**Selected passage**
A young lady  confidently walked around the room while leading and explaining stress management to an audience; with a raised glass of water, and everyone knew she was going to ask the ultimate question, ‘half empty or half full?’.

She fooled them all…   

“How heavy is this glass of water?”, she inquired with a smile.  

Answers called out ranged from 8 oz. to 20 oz.  

She replied, “The absolute weight doesn’t matter. It depends on how long I hold it.

If I hold it for a minute, that’s not a problem.

If I hold it for an hour, I’ll have an ache in my right arm.

If I hold it for a day, you’ll have to call an ambulance.

In each case it’s the same weight, but the longer I hold it, the heavier it becomes.” She continued, “And that’s the way it is with stress. If we carry our burdens all the time, sooner or later, as the burden becomes increasingly heavy, we won’t be able to carry on.”

“As with the glass of water, you have to put it down for a while and rest before holding it again.  When we’re refreshed, we can carry on with the burden – holding stress longer and better each time practiced.

So, as early in the evening as you can, put all your burdens down. Don’t carry them through the evening and into the night. Pick them up tomorrow.

Whatever burdens you’re carrying now, let them down for a moment.

Relax; pick them up later after you’ve rested.

Life is short.

Enjoy it and the now ‘supposed’ stress that you’ve conquered!”

 

1. Accept the  fact that some days you’re the pigeon, and some days you’re the statue!

2. Always keep your words soft and sweet, just in case you have to eat them.

3. Always read stuff that will make you look good if you die in the middle of it.

**The data**

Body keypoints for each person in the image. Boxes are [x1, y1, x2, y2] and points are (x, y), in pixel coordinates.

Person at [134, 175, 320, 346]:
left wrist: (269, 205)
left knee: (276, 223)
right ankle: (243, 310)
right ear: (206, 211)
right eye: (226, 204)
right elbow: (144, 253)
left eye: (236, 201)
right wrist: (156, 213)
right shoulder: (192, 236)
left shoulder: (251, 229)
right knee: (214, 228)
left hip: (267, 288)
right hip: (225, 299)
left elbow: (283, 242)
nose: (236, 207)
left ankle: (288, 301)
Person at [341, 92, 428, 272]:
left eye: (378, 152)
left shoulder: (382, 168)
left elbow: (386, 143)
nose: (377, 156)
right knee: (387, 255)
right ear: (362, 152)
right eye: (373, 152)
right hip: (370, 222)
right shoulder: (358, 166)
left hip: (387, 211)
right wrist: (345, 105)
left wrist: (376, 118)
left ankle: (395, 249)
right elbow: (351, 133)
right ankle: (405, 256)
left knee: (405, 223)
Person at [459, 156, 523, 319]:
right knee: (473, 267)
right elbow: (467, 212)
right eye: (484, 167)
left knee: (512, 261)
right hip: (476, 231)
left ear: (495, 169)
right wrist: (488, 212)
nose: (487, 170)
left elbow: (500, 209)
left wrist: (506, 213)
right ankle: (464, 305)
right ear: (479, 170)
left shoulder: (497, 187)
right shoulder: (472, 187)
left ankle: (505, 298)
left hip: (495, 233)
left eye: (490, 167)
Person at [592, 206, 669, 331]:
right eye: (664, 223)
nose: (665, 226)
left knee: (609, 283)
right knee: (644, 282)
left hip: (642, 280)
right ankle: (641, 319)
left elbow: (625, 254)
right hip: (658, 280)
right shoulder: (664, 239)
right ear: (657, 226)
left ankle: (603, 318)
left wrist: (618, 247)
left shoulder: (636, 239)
...
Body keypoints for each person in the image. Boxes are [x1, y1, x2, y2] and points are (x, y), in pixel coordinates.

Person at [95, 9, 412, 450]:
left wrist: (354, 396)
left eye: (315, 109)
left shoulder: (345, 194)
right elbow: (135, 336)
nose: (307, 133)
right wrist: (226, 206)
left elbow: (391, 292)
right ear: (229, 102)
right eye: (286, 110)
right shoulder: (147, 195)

**Things to do**
**a.** In the glass-of-water passage, what range of weights did the audience call out?
**b.** Extend the glass-of-water passage from where it stops.
The material has nothing to do with the glass-of-water passage.

**Replies**
**a.** From 8 oz. to 20 oz.

**b.**
4.  Drive carefully… It’s not only cars that can be recalled by their Maker.

5. If you can’t be kind, at least have the decency to be vague

6. If you lend someone $20 and never see that person again, it was probably worth it.

7. It may be that your sole purpose in life is simply to serve as a warning to others.

8. Never buy a car you can’t push.

9. Never put both feet in your mouth at the same time, because then you won’t have a leg to stand on.

10. Nobody cares if you can’t dance well. Just get up and dance.

11.  Since it’s the early worm that gets eaten by the bird, sleep late.

12.  The second mouse gets the cheese.

13.  When everything’s coming your way, you’re in the wrong lane.

14.  Birthdays are good for you. The more you have, the longer you live.

15. You may be only one person in the world, but you may also be the world to one person.

16.  Some mistakes are too much fun to make only once.

17. We could learn a lot from crayons. Some are sharp, some are pretty and some are dull. Some have weird names and all are different colors, but they all have to live in the same box.

18. A truly happy person is one who can enjoy the scenery on a detour.

And that’s it for me today my great campers.  Be well, until we meet again. 

Love you, mom!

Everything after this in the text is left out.